Asheville H3

Hash Trash from Trail #19

 

So who was there?

Started the trail:

Mt. Hee (hare), NFN Jerud (hare), Wet suits me, Dirty Sanchez (Macon, GA), NFN Jason, NFN Jennifer, NFN Jon, NFN Linsey, NFN Dan, NFN Tamrin

Finished the trail:

Mt. Hee (hare), NFN Jerud (hare), Top Cum, Dirty Sanchez, NFN Linsey, NFN Jon, NFN Dan

Honorable mentions:

NFN Jason – A teetotalling wanker who actually made it to the beer check but claimed to have something to do which was more important than finishing the trail.  As if!

NFN Jon (or was it Dan?) – This SOB was actually within spitting distance of the beer check but succumbed to psychological warfare when he decided the train tracks were too easy to be on-trail and went back into the woods for more of the good stuff!

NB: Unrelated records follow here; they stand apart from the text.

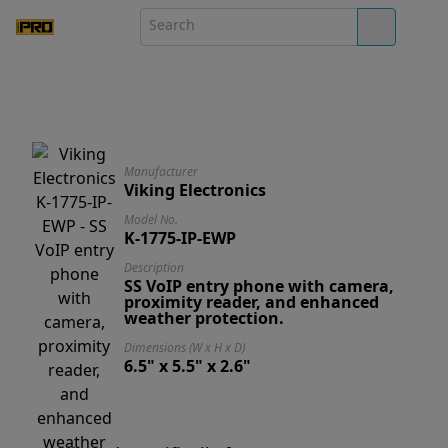
Manufacturer
Viking Electronics
Model No.
K-1775-IP-EWP
Description
SS VoIP entry phone with camera,
proximity reader, and enhanced
weather protection.
Dimensions (W x H x D)
6.5" x 5.5" x 2.6"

AVL H3 Trail #19 Hash Trash 

The unsuspecting wankers who turned up at Richmond Hill park were unaware of the carnage which awaited them.  After the painstakingly drawn chalk talk was driven over repeatedly, the hares were hastily blessed and disappeared into the man-eating brush.  Of the 8 hounds who followed suit 15 minutes later, only 2 survived the nonstop gullies, poison ivy, briars, and runaway freight trains to emerge at the beer check.  It was 1.8 miles of straight-up shiggy (brought to you by Sanchez’s reprehensible use of fangled technology), with a death-defying stretch of railroad running at the end.  Once the FRBs (Dirty Sanchez & NFN Jason) and the hares had consumed all the beer they got curious about the rest of the pack and Mt. Hee went off looking for them.  Top Cum turned up late and found some of the pack in the parking lot, setting up IV drips and applying tourniquets.  NFN Tamrin (who will be named ‘anally impaled’ if she ever shows up again) had been mortally wounded after finding the business end of a sharp stick with an unfortunate section of anatomy.  Others chewed their way to freedom after ending up as marionettes in the briar vines.  A couple fools were actually persuaded to rejoin the trail and continue, so after a 1.5 hour beer check (!), the inebriated hares took off, this time on an actual trail (mostly).  The pack gave chase and was relieved to find some proper checks and proper bad trails, but soon discovered a YBF leading to more shiggy.  Being totally indifferent to pain at this point, they persevered through a checkback, and came shockingly close to catching the hares in their secluded fortress of rock, which was unforgivably devoid of beer for no good reason.  In an unprecedented display of mercy, the pack withheld their wrath until the beer could be found and a circle formed, and the hares took their down-downs as they ought.  The hash gods smiled upon the circle for their intrepid disregard of personal safety and rewarded the group by sending a friendly disc golfer who offloaded a free camouflage cooler he had found in the woods, still holding booze!  Only Mt. Hee knows for sure what else it contained.